Di dalam mobil yang melaju cepat di bawah terik matahari siang, kamu duduk di kursi penumpang dengan tubuh bergetar oleh kegelisahan. Radit, di kursi pengemudi, menggenggam setir dengan erat, ekspresinya menunjukkan kemarahan yang tersimpan. Kamu terus meliriknya, mencoba menangkap sedikit rasa empati atau setidaknya pengertian di wajahnya yang tegang.

"Emang enggak bisa kamu bantuin saya kali ini aja?" tanyamu, nada suara yang penuh harapan dan sedikit putus asa. Setiap kata tampaknya berusaha melawan rasa cemas yang menggelayuti hatimu.

Radit, dengan ekspresi yang semakin mengerut, menjawab dengan nada yang tegas dan penuh frustrasi, "Barusan saya udah bantuin kamu."

Kamu menatapnya dengan bingung, "Bantuin apaan?"

"Bawa kamu keluar rumah dengan berbohong kalau kita mau lunch," Radit menjelaskan, suaranya penuh amarah yang tidak bisa ia sembunyikan. "Tapi tahunya? Kamu malah ngajak saya ke rumah calon suami kamu."

Wajahmu meringis kecil, rasa bersalah dan penyesalan tampak jelas. "Ya, maaf kalau soal itu. Tapi, coba deh bayangkan posisi saya. Sebentar lagi saya mau nikah, tapi calon suami saya tiba-tiba menghilang tanpa jejak. Dan yang lebih menjengkelkan, saya tidak bisa mencarinya karena alasan yang konyol."

Radit terdiam sejenak, matanya melirik kamu dengan penuh rasa ingin tahu. Dia melihat ketidakberdayaan yang menghiasi wajahmu. Napasnya terdengar pelan, seperti angin yang menenangkan, menahan rasa iba yang perlahan muncul di hatinya.

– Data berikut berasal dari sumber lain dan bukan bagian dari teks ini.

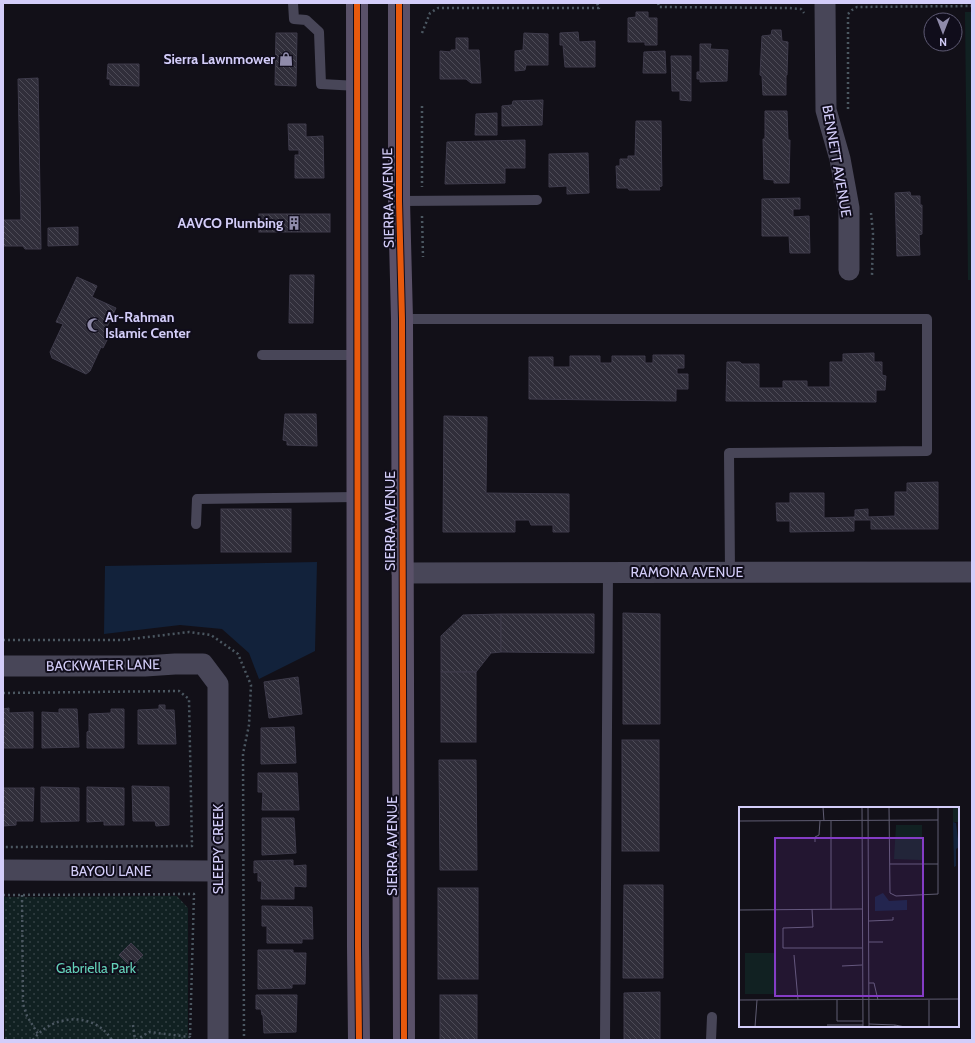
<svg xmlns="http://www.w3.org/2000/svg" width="975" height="1043" viewBox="0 0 975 1043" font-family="Cabin,sans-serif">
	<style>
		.park { fill: url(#park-dots) }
		.garden { fill: #112122 }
		.water { fill: #12223b }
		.building { fill: url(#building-back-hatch); stroke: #3e3b4b }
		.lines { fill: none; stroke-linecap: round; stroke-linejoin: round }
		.path { stroke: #4b5761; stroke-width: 2.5; stroke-dasharray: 2 3; stroke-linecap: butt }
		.service { stroke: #484658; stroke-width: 10 }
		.minor { stroke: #484658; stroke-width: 21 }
		.primary { stroke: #5a5169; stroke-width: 22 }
		.cycleway-casing { stroke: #100d1b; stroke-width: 8 }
		.cycleway { stroke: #e8590c; stroke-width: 6 }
		.labels { text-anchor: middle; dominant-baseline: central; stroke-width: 4; stroke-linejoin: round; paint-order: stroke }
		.poi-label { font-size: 14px; font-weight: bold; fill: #d3cdf9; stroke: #100d1b; text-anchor: end }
		.street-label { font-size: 14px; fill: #d3cdf9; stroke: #100d1b }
		.park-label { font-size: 14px; fill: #63cfb7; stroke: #100d1b }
		.inset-road { fill: none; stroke: #5f5c72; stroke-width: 1 }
		.view { fill: #843cc5; fill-opacity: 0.15; stroke: #843cc5; stroke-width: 2 }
		.inset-edge { fill: none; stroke: #d3cdf9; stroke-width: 2 }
	</style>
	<defs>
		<pattern id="park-dots" width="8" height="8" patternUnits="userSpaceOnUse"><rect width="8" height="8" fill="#112122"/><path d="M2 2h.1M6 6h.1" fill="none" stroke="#334043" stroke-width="1.8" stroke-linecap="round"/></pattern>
		<pattern id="building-back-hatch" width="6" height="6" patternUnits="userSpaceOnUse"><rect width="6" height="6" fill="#302e3a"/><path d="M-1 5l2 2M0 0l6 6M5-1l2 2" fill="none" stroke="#4d4b57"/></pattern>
	</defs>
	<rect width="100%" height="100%" fill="#121018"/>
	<!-- park -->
	<path class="park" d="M177 896 188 908V1040H5L4 897Z"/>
	<!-- garden -->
	<path class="garden" d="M965 12H972V280H968Z"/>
	<!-- water -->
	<path class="water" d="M317 562 315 651 259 679 249 653 222 629 180 625 104 634 105 566Z"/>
	<!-- building -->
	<g class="building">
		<path d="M636 12H648V18H657V45H645V42H628V18L636 17Z"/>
		<path d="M772 30H781L782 41 788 42 787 75H786V95H763L762 76 760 75 762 36 771 35Z"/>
		<path d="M578 32 579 42 595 41V67H565L563 45H560V33Z"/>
		<path d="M276 33H297L296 86 275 85Z"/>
		<path d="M524 33 548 34V65H526L525 70 515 71V51L523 50Z"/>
		<path d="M456 38H468V50H479L481 83H471L466 79H440V51L451 52V50H456Z"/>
		<path d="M700 44H711L710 49 728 50 727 81 700 82V79H697V72H700Z"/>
		<path d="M665 51 666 73H643L644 52Z"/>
		<path d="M671 56H691V101L680 100V91H672Z"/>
		<path d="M108 64H139V86L110 85V79H107Z"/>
		<path d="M38 78 41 249H25L23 246H3V220H21L18 79Z"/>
		<path d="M543 100 542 125 502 126V106L512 105 513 101Z"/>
		<path d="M765 111H787L788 140H790L789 183H774V180L764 179 763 139H765Z"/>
		<path d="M497 113V135H475L476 114Z"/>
		<path d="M636 121H661L662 186 659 187 660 190H629L628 188H617L616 166H620V159H628V156H635Z"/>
		<path d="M288 124H306V137L323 136 324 178H295V155H299V150H289Z"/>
		<path d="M525 140V168H505V183L445 184 447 142Z"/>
		<path d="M588 153 589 193 567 194V186L549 187V154Z"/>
		<path d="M910 192 911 196H920V205H922V234L919 235 920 255 897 256 895 193Z"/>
		<path d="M800 198V209H793V217L809 216 810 253H790L789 236H762V199Z"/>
		<rect x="259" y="214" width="71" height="18"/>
		<path d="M78 227V245L48 246V228Z"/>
		<path d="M290 275H314L313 323H289Z"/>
		<path d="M77 277 97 286 92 297 116 308 106 329 111 332 103 348 101 347 90 371 86 374 52 358 50 352 63 324 56 322Z"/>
		<path d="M874 353V362H882V375L886 376 885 390H876V402L726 401 727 362H740L742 364H759V388H783V381H807V387H830V362H843V354Z"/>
		<path d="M653 355H684V368H677V374H688V389H676V401L529 399V357H553V367H570V356H600V363H612V356H645V363H653Z"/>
		<path d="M285 414H316L317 446 287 445V441L283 440Z"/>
		<path d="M444 416 487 417 486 493 569 494V532H553V525H531L529 520H515V532H443Z"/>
		<path d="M938 482V529H871V520H854V531L790 532V521H777L776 503H790V493H824V518L855 517V510L868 509V517L895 516V492H907V483Z"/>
		<rect x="221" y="509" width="70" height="43"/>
		<path d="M623 613 660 614V724H623Z"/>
		<path d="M501 614V652L491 653 476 672H441V636L463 615Z"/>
		<path d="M501 614H594V653L501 652Z"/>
		<rect x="441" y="672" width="35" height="70"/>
		<path d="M298 677 302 714 269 718 264 682Z"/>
		<path d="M159 705H165V710H174L176 744H138V710L159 709Z"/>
		<path d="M9 708V713L33 712V748H3V709Z"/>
		<path d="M59 709H77L79 747 42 748V712L59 713Z"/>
		<path d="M111 709H124V748H87V732L89 731V714L111 713Z"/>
		<path d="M294 727 296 763 261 764V728Z"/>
		<rect x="622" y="740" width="37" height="111"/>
		<path d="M439 760H476L477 870H440Z"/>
		<path d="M258 773H297L299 810H262L263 792H258Z"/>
		<path d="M132 786 169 787V825L156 826 155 821H133Z"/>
		<path d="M41 787 79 788V821L41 822Z"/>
		<path d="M87 787 124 788V825H104V821L87 822Z"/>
		<path d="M3 788H34L33 821H16V825L3 826Z"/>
		<path d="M262 818H294L296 853 262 855Z"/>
		<path d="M293 860V866L306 865V887L294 886V899H261L262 881H258V872L254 873V861Z"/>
		<path d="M624 885H663V978H623Z"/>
		<rect x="438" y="888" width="40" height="91"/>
		<path d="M262 906 312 907 313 939H302V943H267V926H262Z"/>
		<path d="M131 943 143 955 131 967 119 955Z"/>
		<path d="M258 950H293V953H306L305 984H292V988L258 989Z"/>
		<path d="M660 992V1040H624V993Z"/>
		<path d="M256 995H297L296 1032 264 1033 263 1015H262L261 1009H256Z"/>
		<rect x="440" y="995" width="37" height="45"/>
	</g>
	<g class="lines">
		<!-- path -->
		<g class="path">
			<path d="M658 3 659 7 789 8 801 9 804 13"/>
			<path d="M422 33 430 13 438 8H599L597 3"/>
			<path d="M422 106V187"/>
			<path d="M848 109V14L852 10 857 7 972 6"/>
			<path d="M871 213 873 233 872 275"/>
			<path d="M422 216 423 257"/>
			<path d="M3 640H123L189 632 211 635 238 654 251 685 249 725 243 754 244 1040"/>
			<path d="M3 693 179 691 189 699 192 846 3 847"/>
			<path d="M3 895 194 894 190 1037"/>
			<path d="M22 895 23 1004 27 1016 38 1034"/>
			<path d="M133 1025 135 1040"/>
			<path d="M33 1040C52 1014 94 1011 112 1040"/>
			<path d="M136 1040 149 1032 190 1037 191 1040"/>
		</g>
		<!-- service -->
		<g class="service">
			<path d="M293 3 294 19 306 20 319 32 321 84 358 86"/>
			<path d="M399 201 537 200"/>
			<path d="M402 319H927V451L729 453 730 572"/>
			<path d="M262 355H358"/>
			<path d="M196 524 197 499 358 497"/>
			<path d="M605 1040 608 572"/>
			<path d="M711 1040 712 1017"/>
		</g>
		<!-- minor -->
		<g class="minor">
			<path d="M825 3 826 110 840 159 849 208V270"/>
			<path d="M402 573 972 572"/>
			<path d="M3 666H145L175 664H203L218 684V1040"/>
			<path d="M3 870 218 871"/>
		</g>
		<!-- primary -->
		<g class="primary">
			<path d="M357 3 358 947 359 1040"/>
			<path d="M399 3V201L402 319 404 1040"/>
		</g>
		<defs>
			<g id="cycleway">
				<path d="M357 3 358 947 359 1040"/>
				<path d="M399 3V201L402 319 404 1040"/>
			</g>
		</defs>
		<!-- cycleway casing -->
		<use href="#cycleway" class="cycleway-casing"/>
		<!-- cycleway -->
		<use href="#cycleway" class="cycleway"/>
	</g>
	<!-- icons -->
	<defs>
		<symbol id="shop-bare" viewBox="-9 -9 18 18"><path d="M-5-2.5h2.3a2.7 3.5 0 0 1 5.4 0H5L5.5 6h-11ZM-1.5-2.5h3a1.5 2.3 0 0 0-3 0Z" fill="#8f8baa" stroke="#100d1b" stroke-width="2.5" paint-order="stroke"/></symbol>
		<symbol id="building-bare" viewBox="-9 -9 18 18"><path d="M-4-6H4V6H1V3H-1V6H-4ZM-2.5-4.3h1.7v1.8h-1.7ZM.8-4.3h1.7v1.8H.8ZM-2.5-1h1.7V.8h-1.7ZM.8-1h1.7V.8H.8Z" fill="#8f8baa" stroke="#100d1b" stroke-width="2.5" paint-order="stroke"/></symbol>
		<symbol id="mosque-bare" viewBox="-9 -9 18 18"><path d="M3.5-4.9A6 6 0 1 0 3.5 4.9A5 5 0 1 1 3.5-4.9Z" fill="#8f8baa" stroke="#100d1b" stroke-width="2.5" paint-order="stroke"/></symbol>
	</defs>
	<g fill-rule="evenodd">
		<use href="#shop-bare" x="276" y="49" width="20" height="20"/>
		<use href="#building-bare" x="284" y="213" width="20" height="20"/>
		<use href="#mosque-bare" x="84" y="315" width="20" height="20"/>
	</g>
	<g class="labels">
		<!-- poi labels -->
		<g class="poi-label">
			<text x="275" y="59">Sierra Lawnmower</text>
			<text x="283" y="223">AAVCO Plumbing</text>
			<text x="105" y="317" text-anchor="start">Ar-Rahman<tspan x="105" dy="16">Islamic Center</tspan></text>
		</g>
		<!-- street labels -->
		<g class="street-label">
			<text transform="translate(837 161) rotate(80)">BENNETT AVENUE</text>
			<text transform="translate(388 198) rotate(-91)">SIERRA AVENUE</text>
			<text transform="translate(390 521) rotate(-90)">SIERRA AVENUE</text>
			<text x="687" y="572">RAMONA AVENUE</text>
			<text transform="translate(103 665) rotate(-1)">BACKWATER LANE</text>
			<text transform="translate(392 846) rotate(-90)">SIERRA AVENUE</text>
			<text transform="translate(218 849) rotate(-90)">SLEEPY CREEK</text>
			<text x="111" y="871">BAYOU LANE</text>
		</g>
		<!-- park labels -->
		<g class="park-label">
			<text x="96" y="968">Gabriella Park</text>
		</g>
	</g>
	<!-- overview -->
	<g transform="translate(739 807)">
		<rect width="220" height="220" fill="#121018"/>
		<path d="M214 0H220V15H214ZM157 18H183V53L155 52Z" fill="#112122"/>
		<path d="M6 146H37L38 187H6Z" fill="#112122"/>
		<path d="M214 15 217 16 220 40 217 42V59L215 60ZM144 86 150 94 168 93V103L136 104V90Z" fill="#12223b"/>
		<path class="inset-road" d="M84 0 85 14M123 0 124 220M129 0 130 220M150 0 151 86 157 89 199 87V0M0 14 199 13M76 35V30L80 28 81 14M151 57H199M73 102 74 120 44 121V141H123M92 102V14M0 103 123 102M130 114 154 113V110M130 135H144M55 148 59 193M103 159 123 158M130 176H135L139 193M0 193 220 192M98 193V214H124M130 217 156 218M88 218H124M16 220 18 193M156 220V218L166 220M190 220V193"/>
		<path class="view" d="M36 31H184V189H36Z"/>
		<rect width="220" height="220" class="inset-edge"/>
	</g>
	<!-- border -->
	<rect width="975" height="1043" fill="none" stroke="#d3cdf9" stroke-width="8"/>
	<!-- north arrow -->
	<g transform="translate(943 32) rotate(180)"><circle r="19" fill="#100d1b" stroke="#5e5a74"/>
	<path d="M0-3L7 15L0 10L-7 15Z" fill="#8f8baa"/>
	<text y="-6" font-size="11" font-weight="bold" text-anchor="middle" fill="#d3cdf9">N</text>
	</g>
</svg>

Dalam keheningan mobil yang hanya dipecahkan oleh deru mesin, kamu merasakan ketegangan yang menyelimuti ruangan. Setiap detak mesin seperti menggambarkan ketidakpastian dan tekanan yang kamu rasakan. Kamu berharap perjalanan ini akan membawa jawaban atau setidaknya sedikit kelegaan dari rasa cemas yang menghantui. Namun, seiring dengan setiap kilometer yang berlalu, kamu tidak bisa menghindari perasaan bahwa situasi ini semakin menjauh dari harapanmu.

Radit, yang sebelumnya tampak marah, mulai mengumpulkan dirinya, mencoba memahami betapa besar stres dan frustrasi yang kamu rasakan. Suasana dalam mobil mulai sedikit berubah, meskipun masih dipenuhi dengan ketegangan, ada rasa empati yang perlahan muncul di antara kalian berdua. Kamu bisa merasakannya—sebuah pengertian yang, meskipun tidak diucapkan, memberikan sedikit dorongan untuk melanjutkan perjalanan ini dengan harapan yang semakin redup.

Dalam keheningan yang mengisi sisa perjalanan, kamu berharap untuk menemukan jawaban atau setidaknya sedikit pencerahan. Semoga, di ujung perjalanan ini, ada sebuah penjelasan yang bisa mengakhiri kegelisahan yang sudah terlalu lama menghantui hidupmu.

***

Pemandangan dari balkon villa, di mana kamu berdiri, menampilkan panorama yang menyapu jiwa. Pegunungan yang megah menjulang di kejauhan, diselimuti oleh taburan lampu kota yang berkelip seperti bintang yang terhampar di bawah langit malam. Pemandangan ini, yang biasanya menenangkan dan menyejukkan, kini terasa seperti kontras tajam dengan ketegangan yang menggelayuti hatimu.

Di pinggir balkon, kamu berdiri sendirian, tatapan kosongmu menyapu luasnya pemandangan yang membentang di bawah. Wajahmu, biasanya penuh percaya diri, kini tampak murung dan cemas. Perlahan, matamu mulai memerah, air mata menggenang di sudut-sudutnya, seolah siap untuk menetes, menandai beban emosional yang engkau bawa.